**Tugas Anda**
Dalam teks tentang Yuyun Sujiah di masa pandemi, ada singkatan yang ditulis dalam kurung setelah kepanjangannya. Tuliskan semua singkatan itu beserta kepanjangannya.

Baca Juga: Cerita Orang Bandung (23): Syukur Iah, Penjual Surabi
Cerita Orang Bandung (22): Ketangguhan Mak Ina
Cerita Orang Bandung (21): Kemandirian Monik dalam Gerobak Toppoki
Diusir Aparat, Dapat Bansos Satu Kali
Di tengah pandemi Covid-19 yang sudah berlangsung lebih dari satu tahun, waktu berjalan terasa pelan bagi Yuyun Sujiah. Lonjakan jumlah kasus membuat pemerintah menerbitkan berbagai macam aturan pembatasan atau pelarangan kegiatan dan pergerakan warga. Sejak Pemberlakuan Pembatasan Kegiatan Masyarakat (PPKM) Darurat diterapkan, Yuyun sempat dilarang berjualan, sama seperti para pedagang lainnya. Pasar Kosambi yang biasanya ramai 24 jam nonstop menjadi jauh lebih lengang.
Ketika PPKM Darurat diperpanjang pada awal Juli 2021, Yuyun mencoba kembali berjualan karena desakan ekonomi, meski dia tahu pendapatannya tidak seberapa. Namun yang terjadi, dia diusir aparat dan terancam kena denda ratusan ribu rupiah.
“Gerombolan petugas nyamperin dari jauh. Saya awalnya gak tahu bakal ngapain. Eh, tahunya lapak saya mau dibawa, ya saya nolak. Itu mah seenak jidat langsung ngancem denda. Saya milih untuk beberes dan pulang,” ujarnya.
Sebagai warga negara, nasib Yuyun tidak lebih beruntung. Hak sebagai keluarga penerima manfaat (KPM) tidak serta merta membuatnya mendapatkan dana bantuan sosial (bansos) seperti seharusnya. Selama pagebluk berlangsung, Yuyun mengaku hanya satu kali mendapatkan bansos berupa sembako untuk mencukupi kebutuhan selama satu bulan dan uang tunai senilai 200 ribu rupiah.

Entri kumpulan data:
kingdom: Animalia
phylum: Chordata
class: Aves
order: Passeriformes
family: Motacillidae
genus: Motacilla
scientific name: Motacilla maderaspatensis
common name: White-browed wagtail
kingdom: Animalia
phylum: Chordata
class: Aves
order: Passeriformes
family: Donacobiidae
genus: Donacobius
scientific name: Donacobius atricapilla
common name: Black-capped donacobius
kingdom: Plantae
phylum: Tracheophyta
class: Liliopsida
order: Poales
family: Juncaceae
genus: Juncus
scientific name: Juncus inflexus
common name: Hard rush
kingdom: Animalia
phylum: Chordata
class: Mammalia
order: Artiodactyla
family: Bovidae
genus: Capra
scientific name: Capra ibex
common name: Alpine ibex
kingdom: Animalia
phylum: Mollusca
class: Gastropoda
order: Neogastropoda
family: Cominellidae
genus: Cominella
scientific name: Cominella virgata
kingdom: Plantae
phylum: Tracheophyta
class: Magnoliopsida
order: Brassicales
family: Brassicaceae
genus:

**Jawaban Tugas**
- PPKM: Pemberlakuan Pembatasan Kegiatan Masyarakat
- KPM: keluarga penerima manfaat
- bansos: bantuan sosial